== EXERCISE ==
Can you duplicate, word for word, the part of the forum thread on the four-day work week that begins at the words "Thank you for" and stops after "(Sep 7, 2007)"?

# Four Day work week for DWR and LEE KAY



## bigbr (Oct 24, 2007)

"To Our Valued Customers, Friends and Colleagues:

Beginning the week of August 4, 2008 the offices of the Division of Wildlife Resources 
will be CLOSED on all Fridays. This is in conjunction with Governor Huntsman's "Working 
4 Utah" initiative.

In addition, there will be new, extended hours of operation for the public. The new 
hours will be from 7:00 a.m. to 6:00 p.m., Monday through Thursday, except holidays. All 
state park recreation facilities and DWR law enforcement efforts will maintain current 
operating hours.

Additionally, the Lee Kay and Cache Valley Shooting Centers will now be closed on Sundays 
in addition to the current Mondays and Tuesdays. To accommodate demand the ranges will 
expand their hours of operation during the autumn months. Check with the centers for 
specific times.

Please note: the new hours of operation and Friday closures will extend to most state 
agencies. You are advised to check with the various agencies before you visit. Or, log 
onto: http://www.utah.gov for further information.

Thank you for your understanding and support of this important effort to address the 
energy issues facing Utah and the nation.

Sincerely,

James F. Karpowitz, Director
Utah Division of Wildlife Resources"


----------



## dkhntrdstn (Sep 7, 2007)

I get to work those hours to. man I cant wait more duck hunt for me now.


----------



## Trooper (Oct 18, 2007)

Does anyone know if the shotgun ranges at Lee-Kay will still be open on Sundays?


----------



## stillhuntin (Feb 14, 2008)

I'm not positive but I feel they will be open. The shotgun facility is leased from the state.
I don't know the number but you can call Lee Kay Center 972-1326, they have the number available.


----------

Pose estimation data:
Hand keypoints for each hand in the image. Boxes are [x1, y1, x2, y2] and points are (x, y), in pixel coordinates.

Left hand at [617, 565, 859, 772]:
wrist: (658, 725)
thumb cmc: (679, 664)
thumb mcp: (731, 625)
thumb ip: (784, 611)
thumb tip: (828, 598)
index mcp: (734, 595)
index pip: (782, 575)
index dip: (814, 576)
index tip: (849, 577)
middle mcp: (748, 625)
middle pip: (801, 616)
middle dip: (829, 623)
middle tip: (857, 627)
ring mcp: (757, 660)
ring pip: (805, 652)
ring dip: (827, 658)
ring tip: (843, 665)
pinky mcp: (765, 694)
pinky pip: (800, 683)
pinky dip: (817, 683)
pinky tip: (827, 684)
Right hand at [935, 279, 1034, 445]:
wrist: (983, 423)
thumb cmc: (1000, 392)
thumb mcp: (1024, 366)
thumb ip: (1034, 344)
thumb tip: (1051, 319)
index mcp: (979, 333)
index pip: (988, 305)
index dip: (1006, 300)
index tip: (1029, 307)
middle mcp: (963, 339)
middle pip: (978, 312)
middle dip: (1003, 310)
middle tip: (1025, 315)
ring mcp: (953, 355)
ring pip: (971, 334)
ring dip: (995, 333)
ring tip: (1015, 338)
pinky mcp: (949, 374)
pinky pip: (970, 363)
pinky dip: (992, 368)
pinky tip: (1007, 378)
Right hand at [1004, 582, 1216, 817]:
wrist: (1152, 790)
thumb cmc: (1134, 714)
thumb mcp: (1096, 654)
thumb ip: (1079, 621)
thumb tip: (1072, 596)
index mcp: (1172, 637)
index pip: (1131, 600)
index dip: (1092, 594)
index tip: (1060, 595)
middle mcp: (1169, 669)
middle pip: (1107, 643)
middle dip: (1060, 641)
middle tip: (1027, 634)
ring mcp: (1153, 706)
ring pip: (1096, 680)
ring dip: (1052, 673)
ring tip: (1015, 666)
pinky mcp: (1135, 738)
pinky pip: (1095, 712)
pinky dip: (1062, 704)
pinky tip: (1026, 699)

== RESPONSE TO THIS EXERCISE ==
Thank you for your understanding and support of this important effort to address the 
energy issues facing Utah and the nation.

Sincerely,

James F. Karpowitz, Director
Utah Division of Wildlife Resources"


----------



## dkhntrdstn (Sep 7, 2007)